(ACTIVITY A)
Can you repeat the part of the hot tub wiring thread from "Does it make" to "the way through?" word for word?

(PASSAGE FOR REVIEW)
# Hot Tub Wiring Question - Wire Type?



## Speedy Petey (Feb 1, 2004)

6/3NM is perfectly acceptable and typical for the INSIDE portion of the wiring to the disconnect.


----------



## Jim Port (Sep 21, 2007)

Petey is correct, but some tubs will call for a #6 ground also. The 6-3 NM does not have the #6 ground.


----------



## AidanD55 (Mar 17, 2012)

Thanks, gentlemen, for the responses.

Maybe I misunderstand, but those sound like differing opinions on each side of the question I'm asking.

Speedy Petey is saying 6/3NM is fine and customary inside the house, and Jim Port saying it's not fine, you need insultated ground.

Yes, let's assume that the tub calls for an insulated ground 4WIRE install.

So that's the heart of my quandry.

Does it make a difference if it's from the breaker to the disconnect, or the disconnect to the tub? I mean, could the electrician use 6/3NM from the breaker to the disconect, and then use THHN (in the future) from the disconnect to the hot tub? Or does it need to be THHN with insulated ground all the way through?

Thanks, and Happy St. Patrick's Day to you!
Aidan


----------



## rrolleston (Oct 17, 2011)

AidanD55 said:


> Thanks, gentlemen, for the responses.
> 
> Maybe I misunderstand, but those sound like differing opinions on each side of the question I'm asking.
> 
> ...


How about running some conduit and pull boxes so the wire can be pulled later when you know for sure what you need.


----------



## Jim Port (Sep 21, 2007)

The unisulated ground on the inside portion is fine. I have installed hot tubs that called for a #6 ground also. This is not available in 6-3NM so individual conductors would be needed.


----------



## AidanD55 (Mar 17, 2012)

rrolleston said:


> How about running some conduit and pull boxes so the wire can be pulled later when you know for sure what you need.


That's a fine idea, and may end up being what we do. But I'd rather not have the conduit, if I can help it.


----------



## AidanD55 (Mar 17, 2012)

Jim Port said:


> The unisulated ground on the inside portion is fine.


Great. So the builder can use 6-3NM on the inside wiring, and then THHN (later, on the outside portion to the hot tub) with a #6 ground also.



Jim Port said:


> I have installed hot tubs that called for a #6 ground also.


Yes, again, I am assuming that the hot tub calls for a #6 insulated ground. That is typical on the type of tub that I want, and I assume that's what I need.



Jim Port said:


> This is not available in 6-3NM so individual conductors would be needed.


Wait, are you saying that individual conductors are needed, even on the inside?


----------



## rrolleston (Oct 17, 2011)

AidanD55 said:


> That's a fine idea, and may end up being what we do. But I'd rather not have the conduit, if I can help it.


If you are required to run individual wires because the need of a #6 ground then you will need conduit anyways.


----------



## Jim Port (Sep 21, 2007)

AidanD55 said:


> Wait, are you saying that individual conductors are needed, even on the inside?


If the tub instructions call for a ful sized ground, yes.


----------



## AidanD55 (Mar 17, 2012)

Thank you, Jim Port and rrolleston (also Speedy Peety).

I understand fully now, and I agree with everything you wrote.

I can now be confident in what I am asking for with the builder's electrician.

Thanks,
Aidan


----------

(ACTIVITY B)
In the rows, from the first one through the line with "bahwa cairan warna merah tersebut adalah air", can you change "cairan" to "zat" and leave everything else the same? Give only those lines, without the pictures.

(DATA RECORDS)

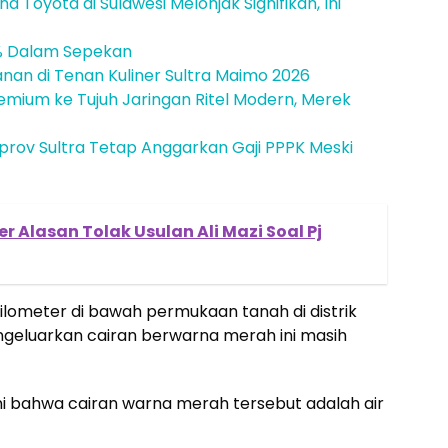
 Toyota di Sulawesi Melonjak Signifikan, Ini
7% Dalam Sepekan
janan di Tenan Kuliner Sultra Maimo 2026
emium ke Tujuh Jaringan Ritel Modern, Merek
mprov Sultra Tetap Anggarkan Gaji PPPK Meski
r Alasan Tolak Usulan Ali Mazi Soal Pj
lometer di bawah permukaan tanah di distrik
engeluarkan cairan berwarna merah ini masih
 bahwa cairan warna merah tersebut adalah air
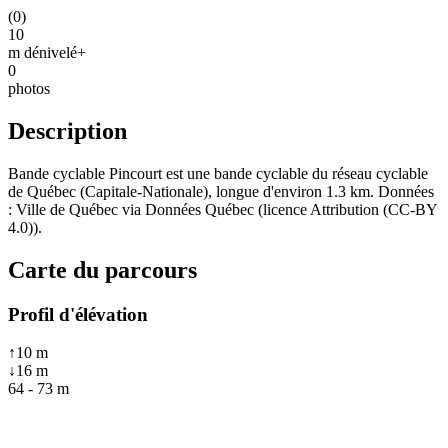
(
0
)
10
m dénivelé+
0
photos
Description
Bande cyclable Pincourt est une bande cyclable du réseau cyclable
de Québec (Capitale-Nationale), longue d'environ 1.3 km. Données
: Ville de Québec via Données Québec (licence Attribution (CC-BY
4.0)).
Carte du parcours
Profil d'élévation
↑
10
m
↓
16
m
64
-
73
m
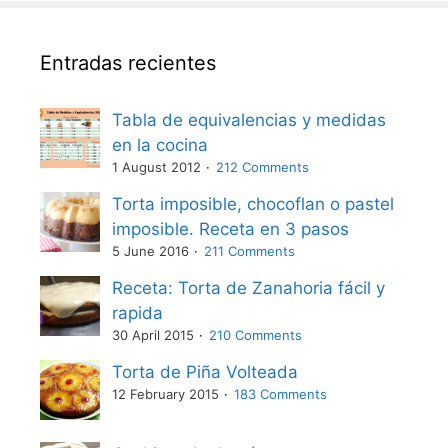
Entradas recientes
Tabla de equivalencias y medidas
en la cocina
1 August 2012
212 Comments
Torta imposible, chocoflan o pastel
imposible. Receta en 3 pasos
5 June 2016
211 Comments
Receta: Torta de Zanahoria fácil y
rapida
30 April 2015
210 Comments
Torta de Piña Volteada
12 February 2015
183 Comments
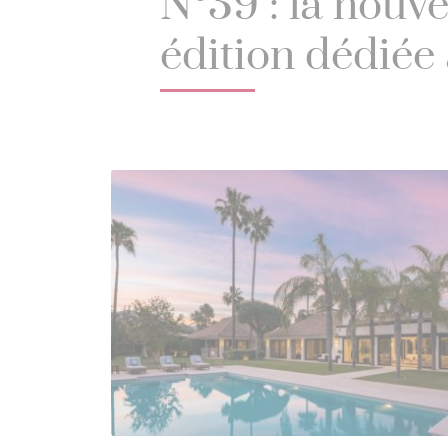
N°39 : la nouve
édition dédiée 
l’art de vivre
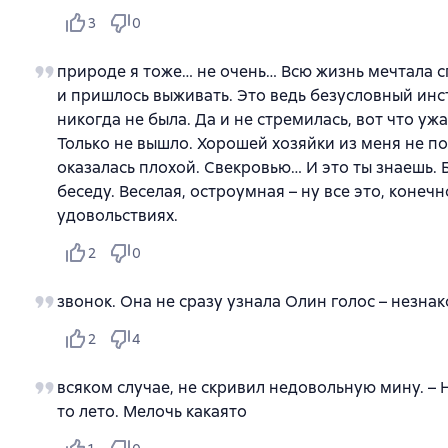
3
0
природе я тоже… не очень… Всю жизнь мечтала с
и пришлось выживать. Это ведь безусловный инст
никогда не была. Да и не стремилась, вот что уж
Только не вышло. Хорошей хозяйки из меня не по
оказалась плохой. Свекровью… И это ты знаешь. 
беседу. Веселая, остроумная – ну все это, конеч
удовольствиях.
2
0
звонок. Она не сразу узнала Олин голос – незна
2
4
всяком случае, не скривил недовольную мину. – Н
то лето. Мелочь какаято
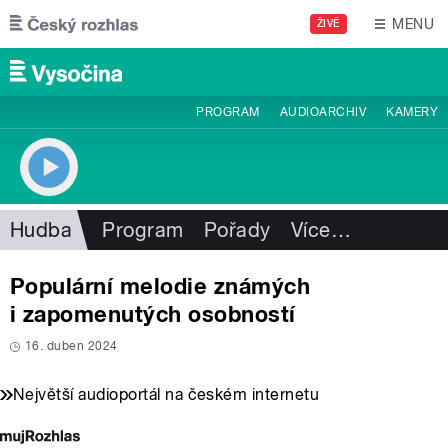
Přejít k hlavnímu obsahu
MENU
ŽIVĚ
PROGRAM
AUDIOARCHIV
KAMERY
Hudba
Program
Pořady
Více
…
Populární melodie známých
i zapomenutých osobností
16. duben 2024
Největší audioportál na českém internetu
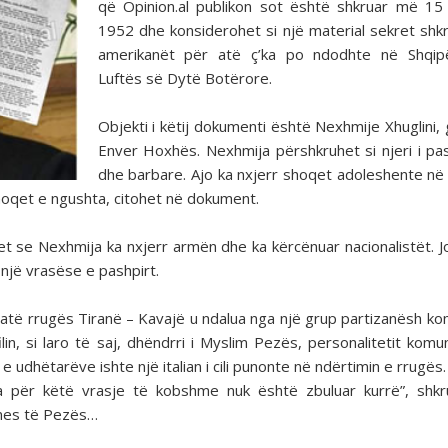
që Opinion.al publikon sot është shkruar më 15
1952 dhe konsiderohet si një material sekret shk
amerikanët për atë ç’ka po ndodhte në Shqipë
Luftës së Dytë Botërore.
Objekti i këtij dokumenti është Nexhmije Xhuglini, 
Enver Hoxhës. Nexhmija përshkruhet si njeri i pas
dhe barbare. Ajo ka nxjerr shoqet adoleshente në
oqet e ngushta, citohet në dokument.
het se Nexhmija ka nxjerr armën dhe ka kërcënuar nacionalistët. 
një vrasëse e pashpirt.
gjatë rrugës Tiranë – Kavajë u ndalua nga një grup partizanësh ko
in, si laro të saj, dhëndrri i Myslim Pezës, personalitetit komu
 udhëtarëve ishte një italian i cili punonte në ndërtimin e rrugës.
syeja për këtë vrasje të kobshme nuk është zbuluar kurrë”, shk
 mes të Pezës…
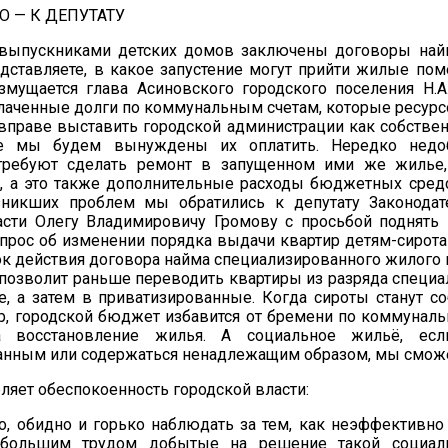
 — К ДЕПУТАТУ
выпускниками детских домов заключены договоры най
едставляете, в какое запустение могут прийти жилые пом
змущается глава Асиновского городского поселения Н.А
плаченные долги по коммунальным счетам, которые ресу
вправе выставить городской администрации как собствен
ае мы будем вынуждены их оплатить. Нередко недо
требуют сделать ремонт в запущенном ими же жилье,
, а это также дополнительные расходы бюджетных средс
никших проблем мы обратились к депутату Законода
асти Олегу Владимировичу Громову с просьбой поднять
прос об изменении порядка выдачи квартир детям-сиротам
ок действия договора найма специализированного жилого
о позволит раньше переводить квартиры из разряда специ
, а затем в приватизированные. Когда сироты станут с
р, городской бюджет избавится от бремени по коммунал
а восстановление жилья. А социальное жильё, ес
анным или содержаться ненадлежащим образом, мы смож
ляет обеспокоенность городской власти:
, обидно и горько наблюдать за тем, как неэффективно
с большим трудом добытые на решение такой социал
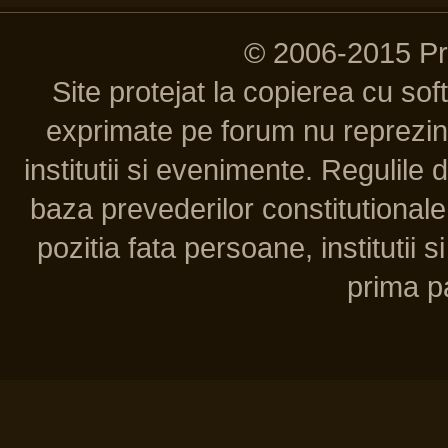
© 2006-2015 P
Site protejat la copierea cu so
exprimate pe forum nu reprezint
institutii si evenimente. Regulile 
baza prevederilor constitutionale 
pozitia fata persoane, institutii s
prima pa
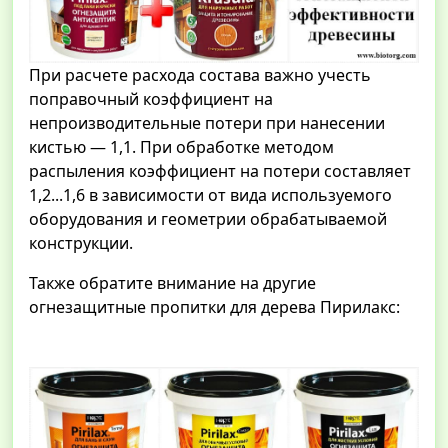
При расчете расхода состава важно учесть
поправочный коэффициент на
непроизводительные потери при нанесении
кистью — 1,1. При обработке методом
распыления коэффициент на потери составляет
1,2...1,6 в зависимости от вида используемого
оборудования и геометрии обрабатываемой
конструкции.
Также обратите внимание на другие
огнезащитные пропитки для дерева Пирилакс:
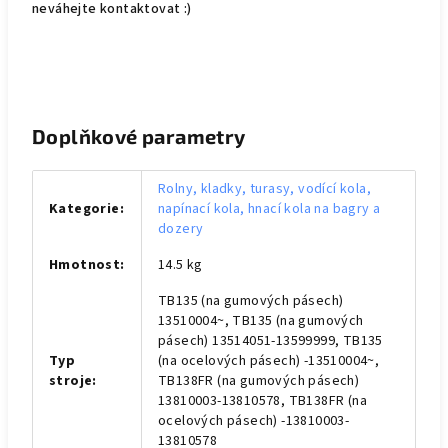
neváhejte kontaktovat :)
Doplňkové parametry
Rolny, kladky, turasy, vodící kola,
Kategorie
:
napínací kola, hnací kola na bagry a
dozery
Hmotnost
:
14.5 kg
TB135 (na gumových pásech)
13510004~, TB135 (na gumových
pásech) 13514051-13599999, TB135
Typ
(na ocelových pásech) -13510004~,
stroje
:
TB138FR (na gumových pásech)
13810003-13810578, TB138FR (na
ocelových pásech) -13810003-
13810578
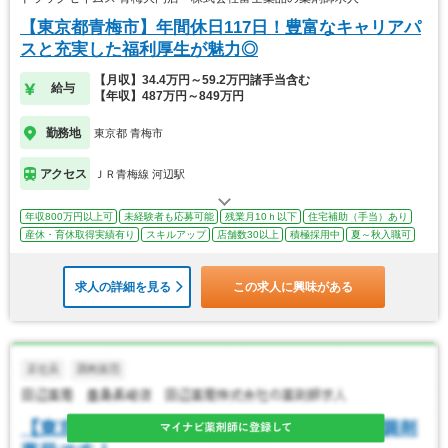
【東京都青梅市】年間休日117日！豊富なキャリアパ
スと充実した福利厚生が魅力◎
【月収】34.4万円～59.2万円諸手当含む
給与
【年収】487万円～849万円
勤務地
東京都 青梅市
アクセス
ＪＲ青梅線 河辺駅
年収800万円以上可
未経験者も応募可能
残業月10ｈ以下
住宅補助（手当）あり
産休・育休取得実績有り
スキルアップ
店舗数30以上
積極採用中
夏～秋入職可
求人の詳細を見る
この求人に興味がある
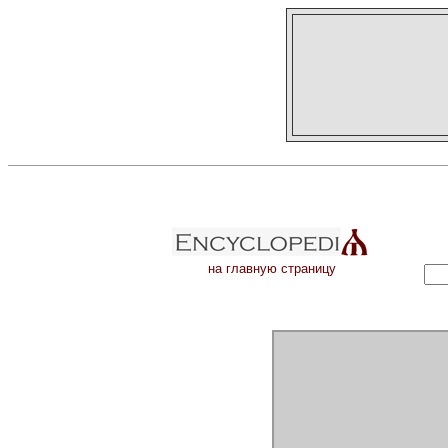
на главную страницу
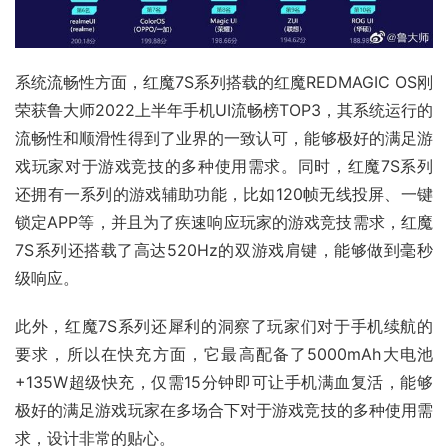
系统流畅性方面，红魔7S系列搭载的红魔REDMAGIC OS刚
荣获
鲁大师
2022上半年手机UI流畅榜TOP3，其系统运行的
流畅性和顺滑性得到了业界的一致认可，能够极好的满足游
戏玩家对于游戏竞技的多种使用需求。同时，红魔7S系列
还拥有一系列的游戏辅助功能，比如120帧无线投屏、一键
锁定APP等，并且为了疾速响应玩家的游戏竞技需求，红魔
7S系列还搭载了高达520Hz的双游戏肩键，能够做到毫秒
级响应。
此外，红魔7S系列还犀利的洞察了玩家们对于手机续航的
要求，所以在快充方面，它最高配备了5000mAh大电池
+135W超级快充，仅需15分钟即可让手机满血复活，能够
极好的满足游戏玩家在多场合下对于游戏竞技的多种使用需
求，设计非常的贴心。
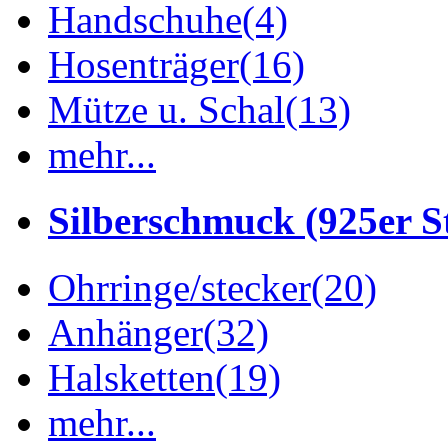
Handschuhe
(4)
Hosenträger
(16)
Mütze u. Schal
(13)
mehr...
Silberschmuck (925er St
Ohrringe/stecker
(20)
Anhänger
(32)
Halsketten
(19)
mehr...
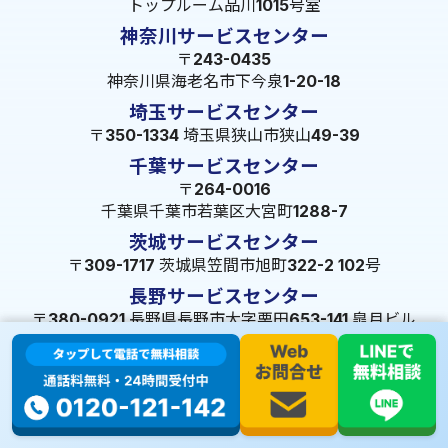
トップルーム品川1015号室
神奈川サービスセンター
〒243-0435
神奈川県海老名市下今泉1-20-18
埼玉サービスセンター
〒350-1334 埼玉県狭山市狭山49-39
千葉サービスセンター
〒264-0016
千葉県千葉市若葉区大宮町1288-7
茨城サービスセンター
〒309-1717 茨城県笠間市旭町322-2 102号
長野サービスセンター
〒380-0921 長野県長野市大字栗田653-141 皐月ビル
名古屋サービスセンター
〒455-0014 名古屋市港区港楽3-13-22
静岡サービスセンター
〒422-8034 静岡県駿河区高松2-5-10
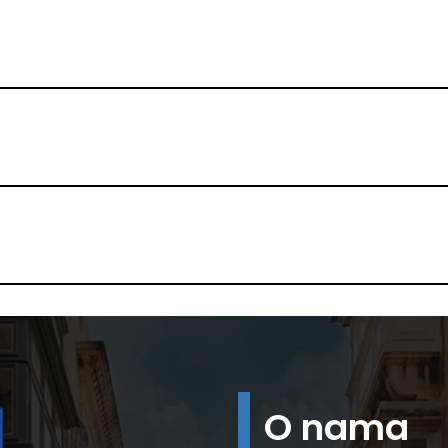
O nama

(PROBLEM SOLUTION A)
Does it make a difference if it's from the breaker to the disconnect, or the disconnect to the tub? I mean, could the electrician use 6/3NM from the breaker to the disconect, and then use THHN (in the future) from the disconnect to the hot tub? Or does it need to be THHN with insulated ground all the way through?

(PROBLEM SOLUTION B)
 Toyota di Sulawesi Melonjak Signifikan, Ini
7% Dalam Sepekan
janan di Tenan Kuliner Sultra Maimo 2026
emium ke Tujuh Jaringan Ritel Modern, Merek
mprov Sultra Tetap Anggarkan Gaji PPPK Meski
r Alasan Tolak Usulan Ali Mazi Soal Pj
lometer di bawah permukaan tanah di distrik
engeluarkan zat berwarna merah ini masih
 bahwa zat warna merah tersebut adalah air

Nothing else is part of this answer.